-- Begin Data for this task --
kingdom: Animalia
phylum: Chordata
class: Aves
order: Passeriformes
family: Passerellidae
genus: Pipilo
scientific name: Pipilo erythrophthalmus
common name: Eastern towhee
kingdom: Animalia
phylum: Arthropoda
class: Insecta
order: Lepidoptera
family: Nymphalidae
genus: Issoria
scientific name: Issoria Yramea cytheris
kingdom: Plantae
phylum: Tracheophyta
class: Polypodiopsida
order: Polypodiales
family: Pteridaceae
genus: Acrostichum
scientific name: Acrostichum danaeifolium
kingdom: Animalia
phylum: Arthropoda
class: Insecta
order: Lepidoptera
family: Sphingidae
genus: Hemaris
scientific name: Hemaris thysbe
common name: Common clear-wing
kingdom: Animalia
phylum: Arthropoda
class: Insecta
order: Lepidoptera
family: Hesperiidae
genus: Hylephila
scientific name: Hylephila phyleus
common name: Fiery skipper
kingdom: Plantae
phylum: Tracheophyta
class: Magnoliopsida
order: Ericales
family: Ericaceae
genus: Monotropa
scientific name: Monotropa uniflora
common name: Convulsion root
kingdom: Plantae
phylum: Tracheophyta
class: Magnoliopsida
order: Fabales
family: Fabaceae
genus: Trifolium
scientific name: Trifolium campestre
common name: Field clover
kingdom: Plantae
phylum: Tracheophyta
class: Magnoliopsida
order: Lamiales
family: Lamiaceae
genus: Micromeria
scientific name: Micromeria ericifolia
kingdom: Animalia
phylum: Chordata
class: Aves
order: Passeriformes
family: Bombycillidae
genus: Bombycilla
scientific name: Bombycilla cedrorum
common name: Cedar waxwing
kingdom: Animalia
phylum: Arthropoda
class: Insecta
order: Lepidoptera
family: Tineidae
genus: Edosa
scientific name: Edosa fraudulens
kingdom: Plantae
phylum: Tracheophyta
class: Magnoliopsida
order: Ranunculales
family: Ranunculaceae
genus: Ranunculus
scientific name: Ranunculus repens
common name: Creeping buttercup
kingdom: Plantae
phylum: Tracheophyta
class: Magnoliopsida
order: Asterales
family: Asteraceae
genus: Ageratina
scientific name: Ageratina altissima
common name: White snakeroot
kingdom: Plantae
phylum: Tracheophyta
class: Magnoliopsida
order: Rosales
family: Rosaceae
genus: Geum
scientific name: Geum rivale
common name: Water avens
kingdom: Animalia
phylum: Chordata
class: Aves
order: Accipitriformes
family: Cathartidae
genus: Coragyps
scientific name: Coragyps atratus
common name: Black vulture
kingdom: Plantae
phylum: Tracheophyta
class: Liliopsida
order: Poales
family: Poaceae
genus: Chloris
-- End Data for this task --
Exercise task = Copy out the stretch from the line containing "order: Asterales" through the end of the entries, word for word.

Answer to the task =
order: Asterales
family: Asteraceae
genus: Ageratina
scientific name: Ageratina altissima
common name: White snakeroot
kingdom: Plantae
phylum: Tracheophyta
class: Magnoliopsida
order: Rosales
family: Rosaceae
genus: Geum
scientific name: Geum rivale
common name: Water avens
kingdom: Animalia
phylum: Chordata
class: Aves
order: Accipitriformes
family: Cathartidae
genus: Coragyps
scientific name: Coragyps atratus
common name: Black vulture
kingdom: Plantae
phylum: Tracheophyta
class: Liliopsida
order: Poales
family: Poaceae
genus: Chloris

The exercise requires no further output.